L’altro risvolto che rende controverso questo gesto è la sua origine: la genuflessione antirazzista aveva preso piede, anche a livello istituzionale, poco più di un anno fa, all’indomani del delitto Floyd a Minneapolis. Si è così conferita un’adesione simbolica alle propagande di Black Lives Matter, che, come già spiegammo l’anno scorso, hanno natura e finalità molto discutibili, che vanno ben oltre il semplice perseguimento della pari dignità tra le etnie. Che un movimento così propenso alla cancel culture, sospettato persino di attività terroristica e sovversiva debba prendersi il totale monopolio della causa antirazzista è – lo ribadiamo per l’ennesima volta – qualcosa di scandaloso e inaccettabile.
L’ideologia, però, è destinata a infrangersi contro il muro della realtà e della vita vissuta.
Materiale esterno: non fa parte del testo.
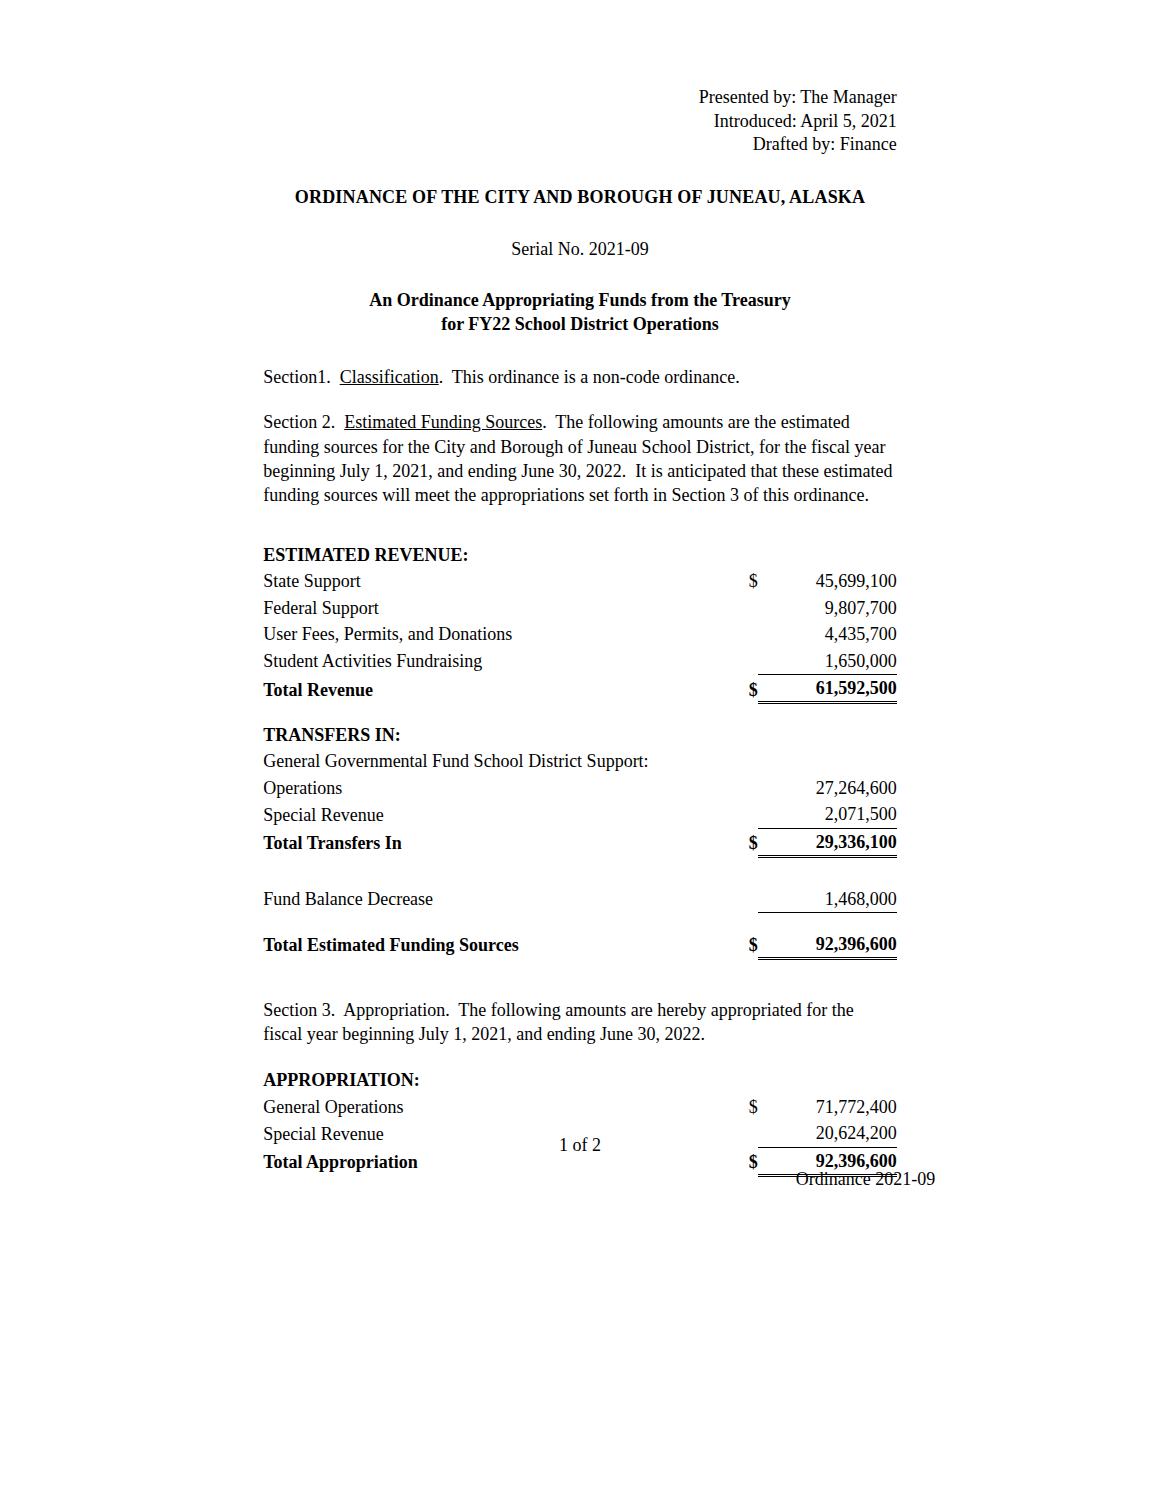Presented by: The Manager
Introduced: April 5, 2021
Drafted by: Finance
ORDINANCE OF THE CITY AND BOROUGH OF JUNEAU, ALASKA
Serial No. 2021-09
An Ordinance Appropriating Funds from the Treasury
for FY22 School District Operations
Section1. Classification. This ordinance is a non-code ordinance.
Section 2. Estimated Funding Sources. The following amounts are the estimated funding sources for the City and Borough of Juneau School District, for the fiscal year beginning July 1, 2021, and ending June 30, 2022. It is anticipated that these estimated funding sources will meet the appropriations set forth in Section 3 of this ordinance.
| ESTIMATED REVENUE: | | |
| State Support | $ | 45,699,100 |
| Federal Support | | 9,807,700 |
| User Fees, Permits, and Donations | | 4,435,700 |
| Student Activities Fundraising | | 1,650,000 |
| Total Revenue | $ | 61,592,500 |
| TRANSFERS IN: | | |
| General Governmental Fund School District Support: | | |
| Operations | | 27,264,600 |
| Special Revenue | | 2,071,500 |
| Total Transfers In | $ | 29,336,100 |
| Fund Balance Decrease | | 1,468,000 |
| Total Estimated Funding Sources | $ | 92,396,600 |
Section 3. Appropriation. The following amounts are hereby appropriated for the fiscal year beginning July 1, 2021, and ending June 30, 2022.
| APPROPRIATION: | | |
| General Operations | $ | 71,772,400 |
| Special Revenue | | 20,624,200 |
| Total Appropriation | $ | 92,396,600 |
1 of 2
Ordinance 2021-09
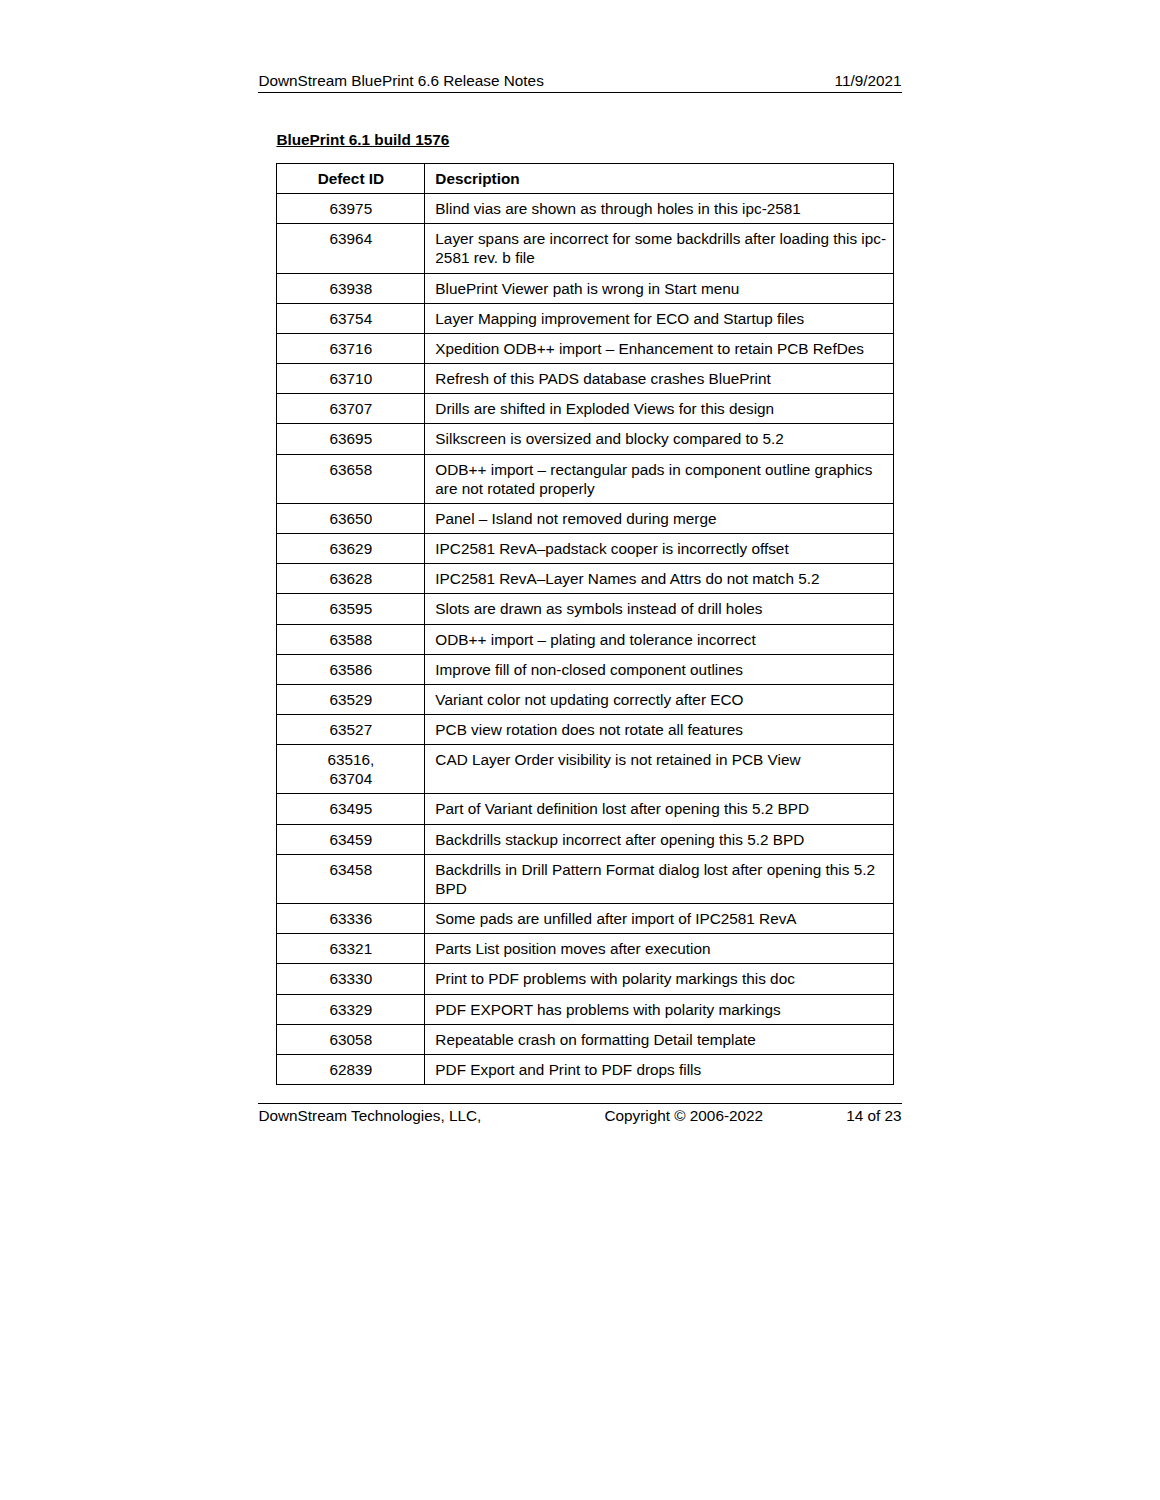DownStream BluePrint 6.6 Release Notes
11/9/2021
BluePrint 6.1 build 1576
| Defect ID | Description |
| --- | --- |
| 63975 | Blind vias are shown as through holes in this ipc-2581 |
| 63964 | Layer spans are incorrect for some backdrills after loading this ipc-2581 rev. b file |
| 63938 | BluePrint Viewer path is wrong in Start menu |
| 63754 | Layer Mapping improvement for ECO and Startup files |
| 63716 | Xpedition ODB++ import – Enhancement to retain PCB RefDes |
| 63710 | Refresh of this PADS database crashes BluePrint |
| 63707 | Drills are shifted in Exploded Views for this design |
| 63695 | Silkscreen is oversized and blocky compared to 5.2 |
| 63658 | ODB++ import – rectangular pads in component outline graphics are not rotated properly |
| 63650 | Panel – Island not removed during merge |
| 63629 | IPC2581 RevA–padstack cooper is incorrectly offset |
| 63628 | IPC2581 RevA–Layer Names and Attrs do not match 5.2 |
| 63595 | Slots are drawn as symbols instead of drill holes |
| 63588 | ODB++ import – plating and tolerance incorrect |
| 63586 | Improve fill of non-closed component outlines |
| 63529 | Variant color not updating correctly after ECO |
| 63527 | PCB view rotation does not rotate all features |
| 63516, 63704 | CAD Layer Order visibility is not retained in PCB View |
| 63495 | Part of Variant definition lost after opening this 5.2 BPD |
| 63459 | Backdrills stackup incorrect after opening this 5.2 BPD |
| 63458 | Backdrills in Drill Pattern Format dialog lost after opening this 5.2 BPD |
| 63336 | Some pads are unfilled after import of IPC2581 RevA |
| 63321 | Parts List position moves after execution |
| 63330 | Print to PDF problems with polarity markings this doc |
| 63329 | PDF EXPORT has problems with polarity markings |
| 63058 | Repeatable crash on formatting Detail template |
| 62839 | PDF Export and Print to PDF drops fills |
DownStream Technologies, LLC,
Copyright © 2006-2022
14 of 23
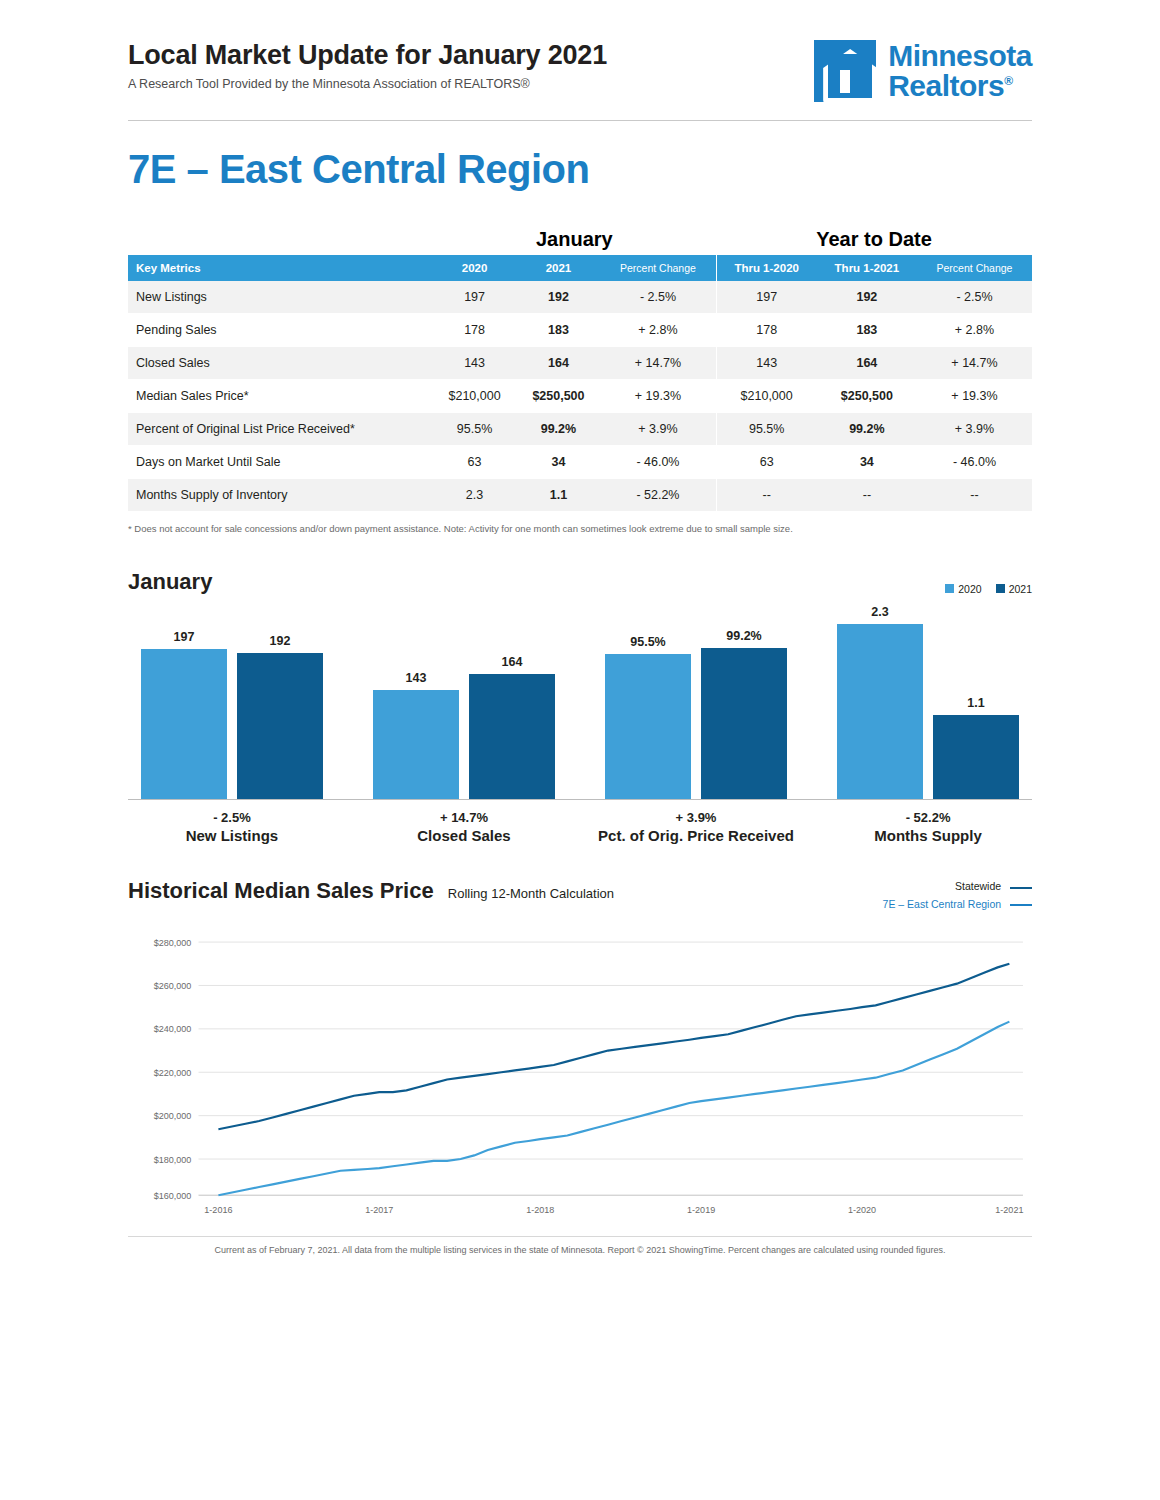Local Market Update for January 2021
A Research Tool Provided by the Minnesota Association of REALTORS®
Minnesota Realtors®
7E – East Central Region
| | January | Year to Date |
| --- | --- | --- |
| Key Metrics | 2020 | 2021 | Percent Change | Thru 1-2020 | Thru 1-2021 | Percent Change |
| New Listings | 197 | 192 | - 2.5% | 197 | 192 | - 2.5% |
| Pending Sales | 178 | 183 | + 2.8% | 178 | 183 | + 2.8% |
| Closed Sales | 143 | 164 | + 14.7% | 143 | 164 | + 14.7% |
| Median Sales Price* | $210,000 | $250,500 | + 19.3% | $210,000 | $250,500 | + 19.3% |
| Percent of Original List Price Received* | 95.5% | 99.2% | + 3.9% | 95.5% | 99.2% | + 3.9% |
| Days on Market Until Sale | 63 | 34 | - 46.0% | 63 | 34 | - 46.0% |
| Months Supply of Inventory | 2.3 | 1.1 | - 52.2% | -- | -- | -- |
* Does not account for sale concessions and/or down payment assistance. Note: Activity for one month can sometimes look extreme due to small sample size.
January
2020 2021
197
192
143
164
95.5%
99.2%
2.3
1.1
- 2.5%
New Listings
+ 14.7%
Closed Sales
+ 3.9%
Pct. of Orig. Price Received
- 52.2%
Months Supply
Historical Median Sales Price Rolling 12-Month Calculation
Statewide
7E – East Central Region
$280,000 $260,000 $240,000 $220,000 $200,000 $180,000 $160,000 1-2016 1-2017 1-2018 1-2019 1-2020 1-2021
Current as of February 7, 2021. All data from the multiple listing services in the state of Minnesota. Report © 2021 ShowingTime. Percent changes are calculated using rounded figures.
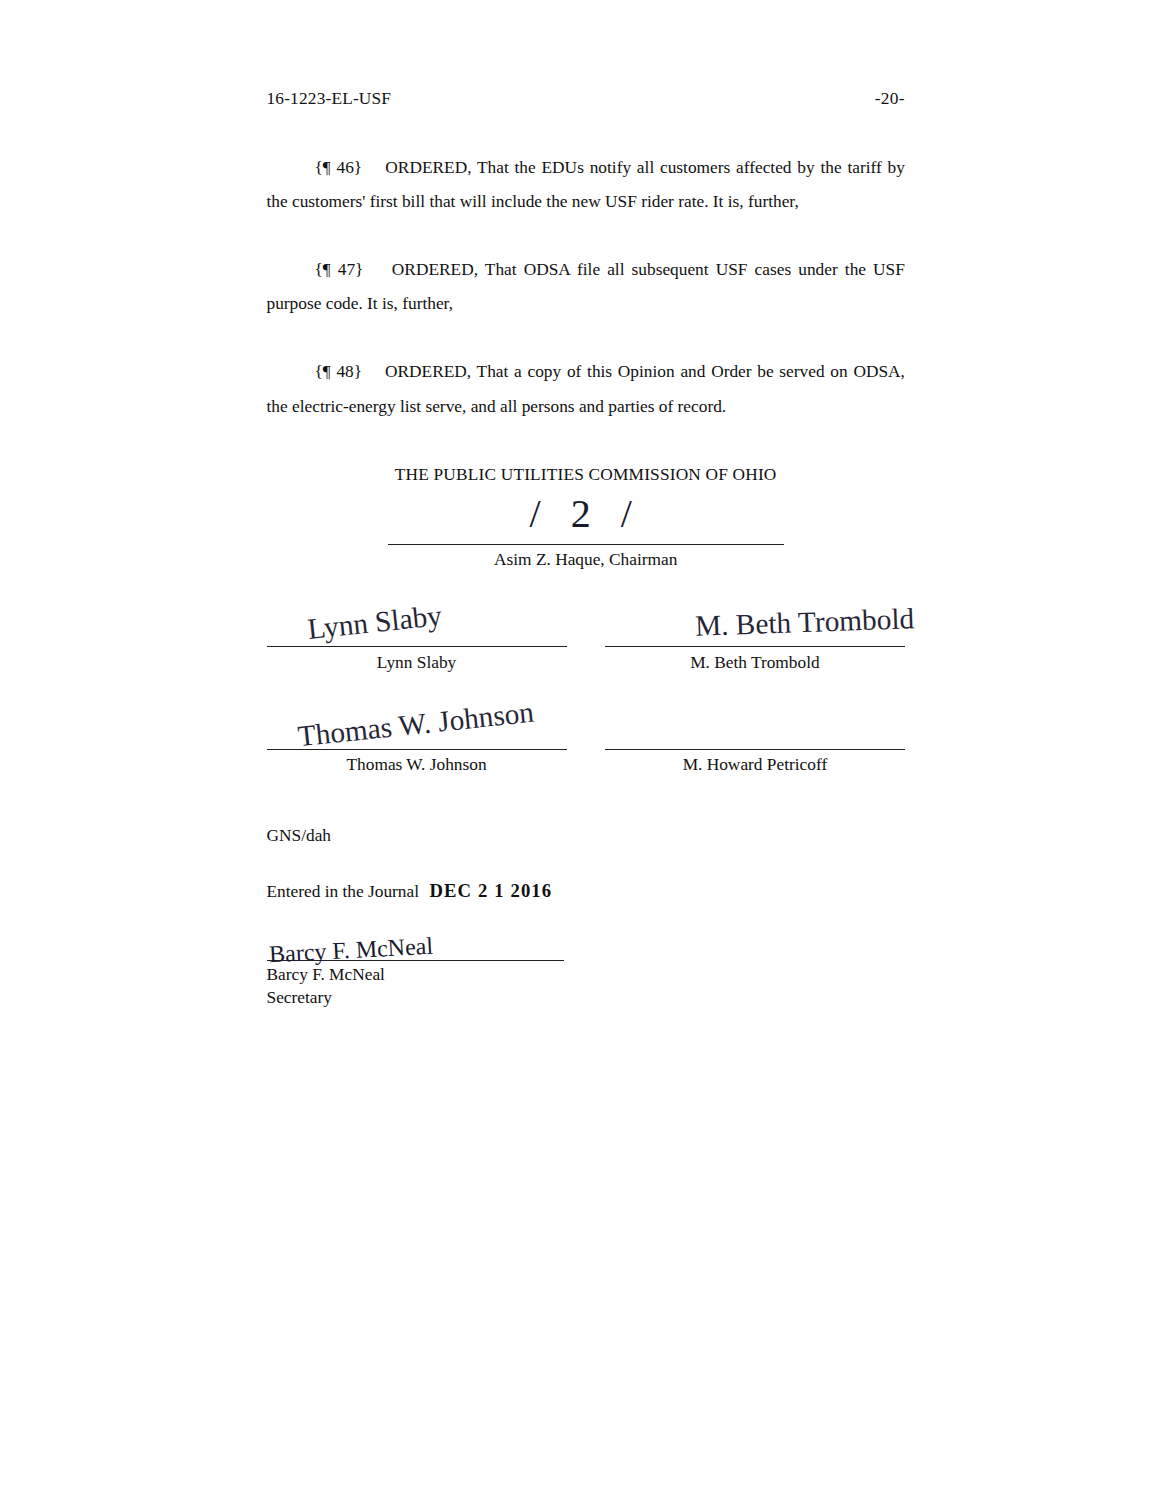16-1223-EL-USF
-20-
{¶ 46} ORDERED, That the EDUs notify all customers affected by the tariff by the customers' first bill that will include the new USF rider rate. It is, further,
{¶ 47} ORDERED, That ODSA file all subsequent USF cases under the USF purpose code. It is, further,
{¶ 48} ORDERED, That a copy of this Opinion and Order be served on ODSA, the electric-energy list serve, and all persons and parties of record.
THE PUBLIC UTILITIES COMMISSION OF OHIO
/ 2 /
Asim Z. Haque, Chairman
Lynn Slaby
Lynn Slaby
M. Beth Trombold
M. Beth Trombold
Thomas W. Johnson
Thomas W. Johnson
M. Howard Petricoff
GNS/dah
Entered in the Journal DEC 2 1 2016
Barcy F. McNeal
Barcy F. McNeal
Secretary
Mentre i proclami astratti non scaldano il cuore e sono destinati a dividere piuttosto che unire, i fatti concreti che accadono indipendentemente dalla nostra volontà sono destinati a colpirci, sorprenderci e plasmarci nel profondo dell’anima. Ci riferiamo a quelle esperienze, anche dolorose, da cui, però, di solito, germoglia il lato migliore di ogni persona.
Durante questi Europei abbiamo assistito due episodi che parlano da soli. Il primo è avvenuto il secondo giorno della competizione, durante il match Danimarca-Finlandia. Al 43’ di gioco, il centrocampista dell’Inter e della nazionale danese Christian Eriksen, colpito da malore, si è accasciato al suolo, rimanendo privo di conoscenza per un’interminabile dozzina di minuti. Ha commosso il mondo intero l’immagine della moglie del calciatore che, disperata, si precipitava in campo, consolata dall’abbraccio del ct Kasper Hjulmand e di un paio di giocatori. Una scena semplice ma significativa: l’affetto e la solidarietà sincera verso una famiglia in improvvisa difficoltà, uno slancio che va oltre tutti i tabù sanitariamente corretti dei nostri giorni. Immagini che valgono più di mille parole.
A conclusione della semifinale Italia-Spagna, poi, hanno spiazzato le signorili dichiarazioni del ct iberico Luis Enrique, a commento di una partita perduta, in cui la sua squadra non avrebbe demeritato di passare il turno. “Voglio fare i complimenti all’Italia, spero che in finale possa vincere questo Europeo. Tiferò per gli azzurri”. Poi ha aggiunto: “Sono stanco di vedere le lacrime nei tornei di ragazzi o bambini, non so perché piangano. Devi iniziare a gestire la sconfitta, a congratularti con il tuo avversario e insegnare ai bambini a non piangere”. Queste le parole di un uomo che, due anni fa, ha subito il peggior lutto che un uomo possa sopportare. Dopo la morte della figlioletta Xana, di soli nove anni, a causa di un male incurabile, Enrique ha saputo andare avanti con dignità, riprendendo ad allenare con più convinzione di prima. I grandi dolori della vita rappresentano il momento spartiacque per chiunque: chiudersi nel silenzio e nella rabbia oppure iniziare a vivere ogni cosa con occhi nuovi, spostando lo sguardo su ciò che conta di più, relativizzando il transitorio e sacralizzando il definitivo. Dio passa anche per tutto questo, anche perché Lui stesso ci è passato.